Instructions for the task
State how many lines in the following entries contain the word "Coordinator". No other output.

Records for processing
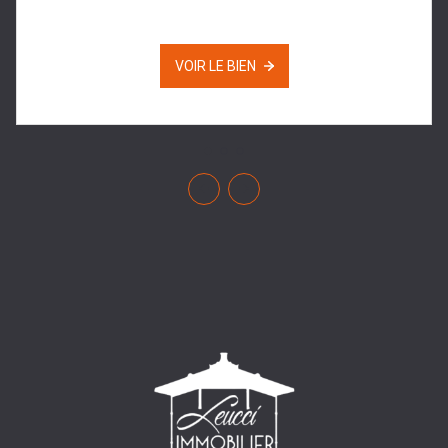
VOIR LE BIEN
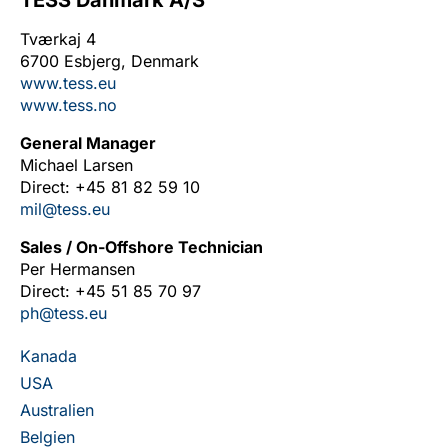
TESS Danmark A/S
Tværkaj 4
6700 Esbjerg, Denmark
www.tess.eu
www.tess.no
General Manager
Michael Larsen
Direct: +45 81 82 59 10
mil@tess.eu
Sales / On-Offshore Technician
Per Hermansen
Direct: +45 51 85 70 97
ph@tess.eu
Kanada
USA
Australien
Belgien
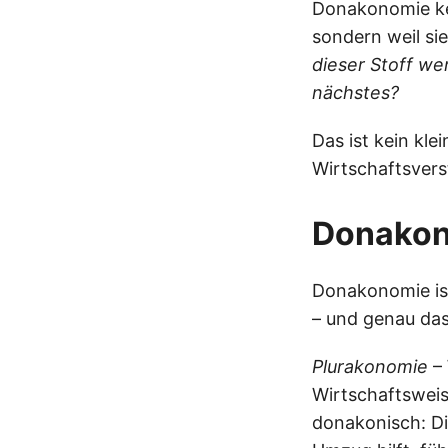
Donakonomie kenn
sondern weil si
dieser Stoff we
nächstes?
Das ist kein kle
Wirtschaftsvers
Donakon
Donakonomie ist
– und genau das
Plurakonomie
– 
Wirtschaftsweis
donakonisch: Di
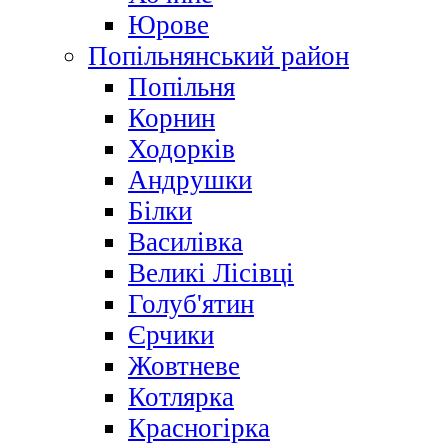
Юрове
Попільнянський район
Попільня
Корнин
Ходорків
Андрушки
Білки
Василівка
Великі Лісівці
Голуб'ятин
Єрчики
Жовтневе
Котлярка
Красногірка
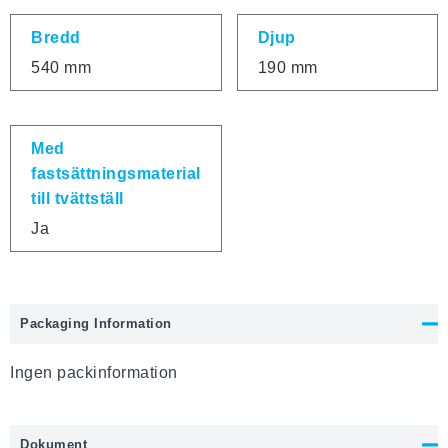
Bredd
Djup
540 mm
190 mm
Med
fastsättningsmaterial
till tvättställ
Ja
Packaging Information
Ingen packinformation
Dokument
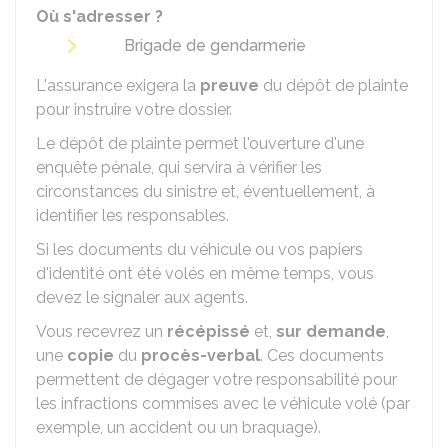
Où s'adresser ?
Brigade de gendarmerie
L'assurance exigera la
preuve
du dépôt de plainte
pour instruire votre dossier.
Le dépôt de plainte permet l'ouverture d'une
enquête pénale, qui servira à vérifier les
circonstances du sinistre et, éventuellement, à
identifier les responsables.
Si les documents du véhicule ou vos papiers
d'identité ont été volés en même temps, vous
devez le signaler aux agents.
Vous recevrez un
récépissé
et,
sur demande
,
une
copie
du
procès-verbal
. Ces documents
permettent de dégager votre responsabilité pour
les infractions commises avec le véhicule volé (par
exemple, un accident ou un braquage).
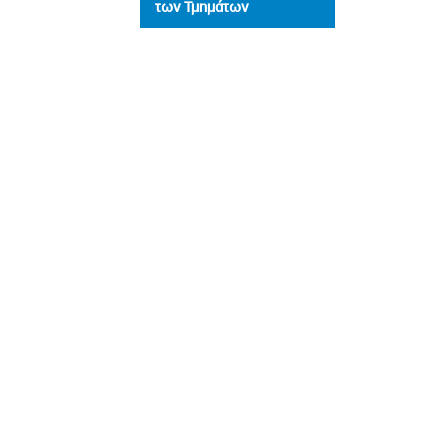
των Τμημάτων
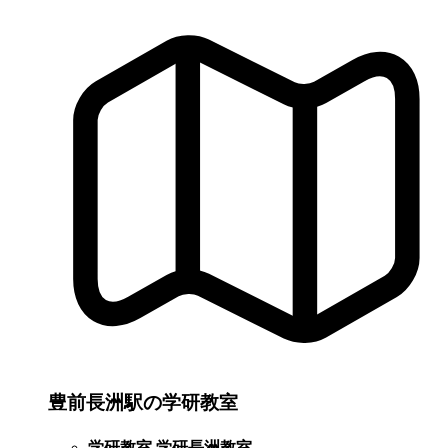
豊前長洲駅の学研教室
学研教室 学研長洲教室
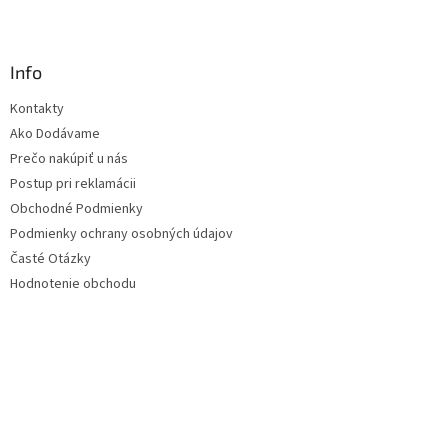
Info
Kontakty
Ako Dodávame
Prečo nakúpiť u nás
Postup pri reklamácii
Obchodné Podmienky
Podmienky ochrany osobných údajov
Časté Otázky
Hodnotenie obchodu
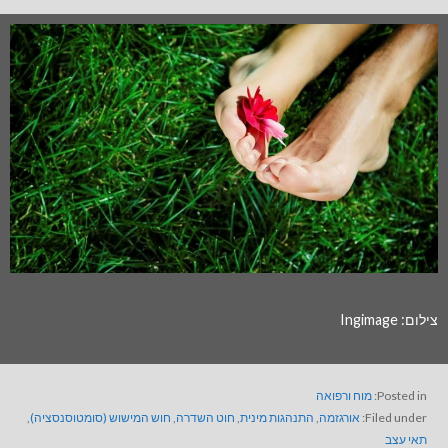
צילום: Ingimage
Posted in:
מוח ורפואה
Filed under:
אורגזמה
,
התנהגות מינית
,
חוט השדרה
,
חוש המישוש (סומטוסנסציה)
,
תאי עצב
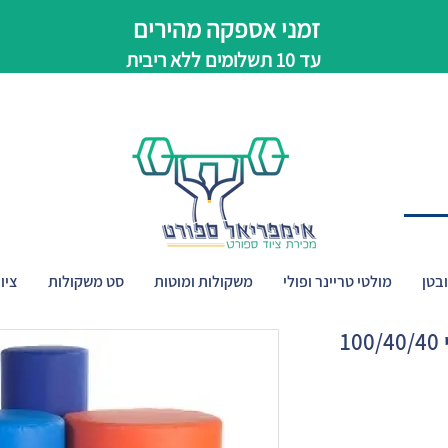
זמני אספקה מהירים
עד 10 תשלומים ללא ריבית
בטן
מולטי טריינר ופולי
משקולות ומוטות
סט משקולות
ציו
1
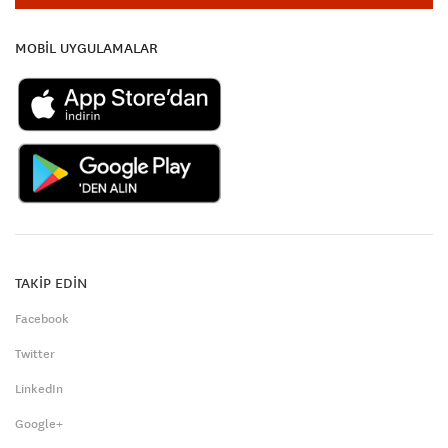
MOBİL UYGULAMALAR
TAKİP EDİN
Facebook
Twitter
LinkedIn
Google+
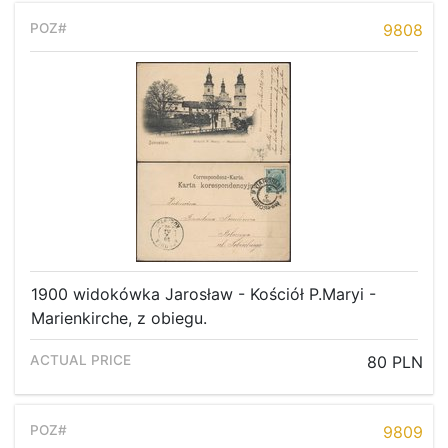
9808
1900 widokówka Jarosław - Kościół P.Maryi -
Marienkirche, z obiegu.
80 PLN
9809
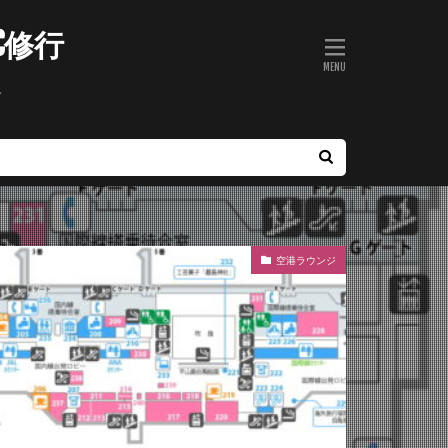
C修行
ト
空港ラウンジ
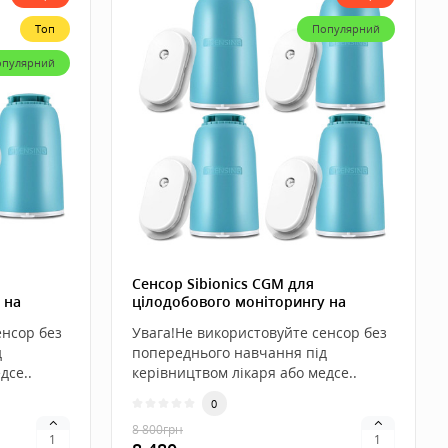
Топ
Популярний
опулярний
Сенсор Sibionics CGM для
 на
цілодобового моніторингу на
Android, 4 штуки
енсор без
Увага!Не використовуйте сенсор без
д
попереднього навчання під
дсе..
керівництвом лікаря або медсе..
0
8 800
грн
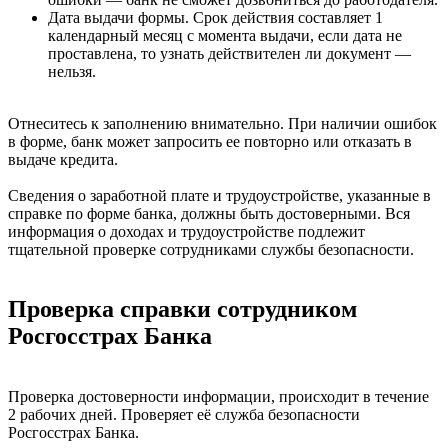
Дата выдачи формы. Срок действия составляет 1
календарный месяц с момента выдачи, если дата не
проставлена, то узнать действителен ли документ —
нельзя.
Отнеситесь к заполнению внимательно. При наличии ошибок
в форме, банк может запросить ее повторно или отказать в
выдаче кредита.
Сведения о заработной плате и трудоустройстве, указанные в
справке по форме банка, должны быть достоверными. Вся
информация о доходах и трудоустройстве подлежит
тщательной проверке сотрудниками службы безопасности.
Проверка справки сотрудником
Росгосстрах Банка
Проверка достоверности информации, происходит в течение
2 рабочих дней. Проверяет её служба безопасности
Росгосстрах Банка.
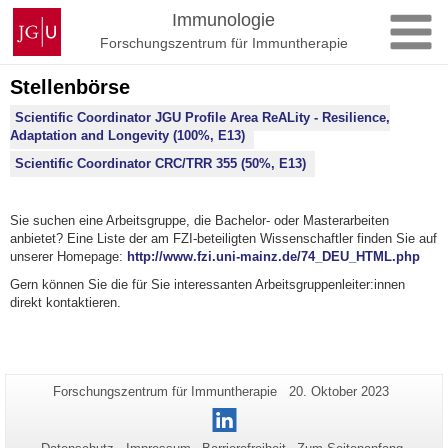
Zum
Johannes
Immunologie
Inhalt
Gutenberg-
Forschungszentrum für Immuntherapie
springen
Universität
Mainz
Stellenbörse
Scientific Coordinator
JGU Profile Area ReALity - Resilience,
Adaptation and Longevity
(100%, E13)
Scientific Coordinator CRC/TRR 355 (50%, E13)
Sie suchen eine Arbeitsgruppe, die Bachelor- oder Masterarbeiten
anbietet? Eine Liste der am FZI-beteiligten Wissenschaftler finden Sie auf
unserer Homepage:
http://www.fzi.uni-mainz.de/74_DEU_HTML.php
Gern können Sie die für Sie interessanten Arbeitsgruppenleiter:innen
direkt kontaktieren.
Zusätzliche
Seiten-
Letzte
Forschungszentrum für Immuntherapie
20. Oktober 2023
Name:
Aktualisierung:
Informationen
LinkedIn
zu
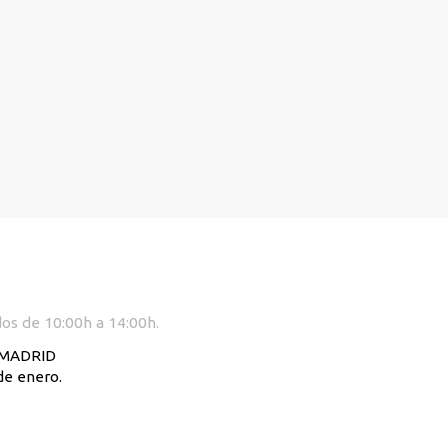
dos de 10:00h a 14:00h.
. MADRID
de enero.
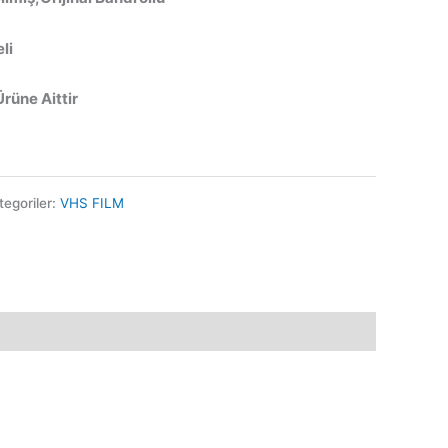
li
Ürüne Aittir
tegoriler:
VHS FILM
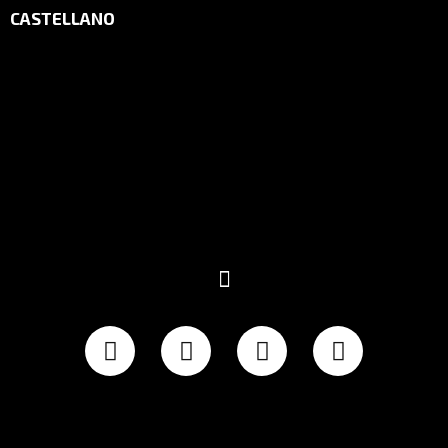
CASTELLANO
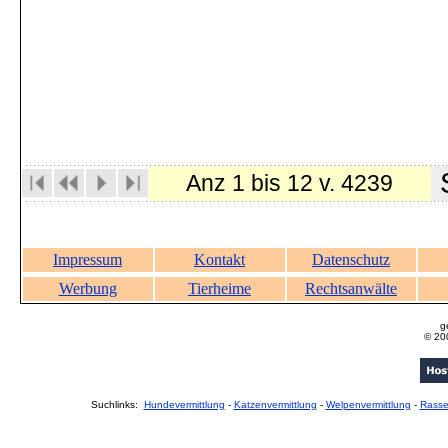
S
Anz 1 bis 12 v. 4239
Impressum
Kontakt
Datenschutz
Werbung
Tierheime
Rechtsanwälte
g
© 20
Suchlinks:
Hundevermittlung
-
Katzenvermittlung
-
Welpenvermittlung
-
Rass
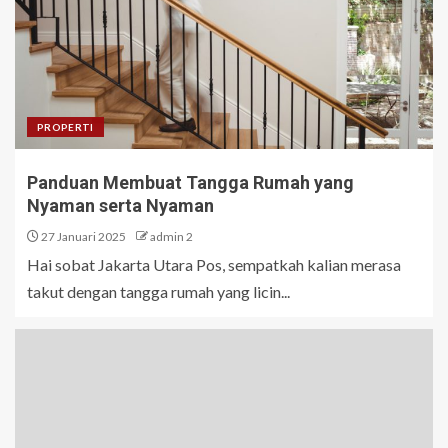
PROPERTI
Panduan Membuat Tangga Rumah yang
Nyaman serta Nyaman
27 Januari 2025
admin 2
Hai sobat Jakarta Utara Pos, sempatkah kalian merasa
takut dengan tangga rumah yang licin...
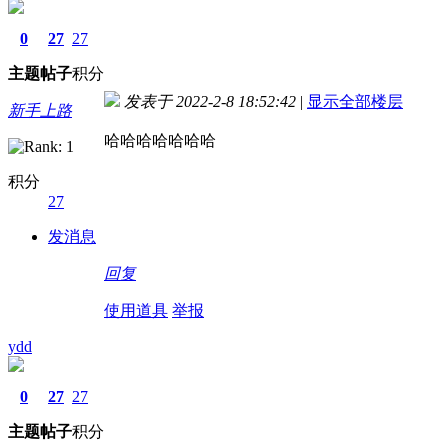
0
27
27
主题
帖子
积分
发表于 2022-2-8 18:52:42
|
显示全部楼层
新手上路
哈哈哈哈哈哈哈
积分
27
发消息
回复
使用道具
举报
ydd
0
27
27
主题
帖子
积分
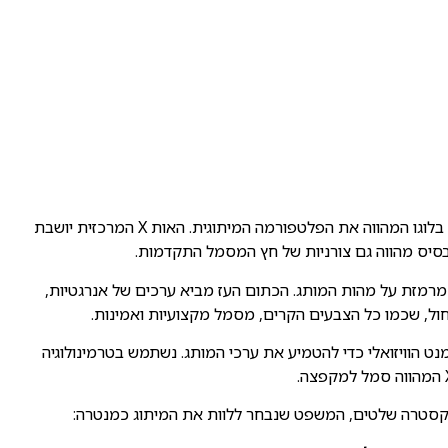
שני הערכים הללו באים לידי ביטוי בלוגו המהווה את הפלטפורמה המיתוגית. האות X המרכזית יושבת
סיס מהווה גם צורניות של חץ המסמל התקדמות.
מרמזת על מהות המותג. הכתום העז מביא ערכים של אנרגטיות,
חול, שכמו כל הצבעים הקרים, מסמל מקצועיות ואמינות.
מנט הוויזואלי כדי להטמיע את ערכי המותג. נשתמש בטרמינולוגיה
טרה שלטים, המשפט שנבחר ללוות את המיתוג כמנטרה:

Reply
2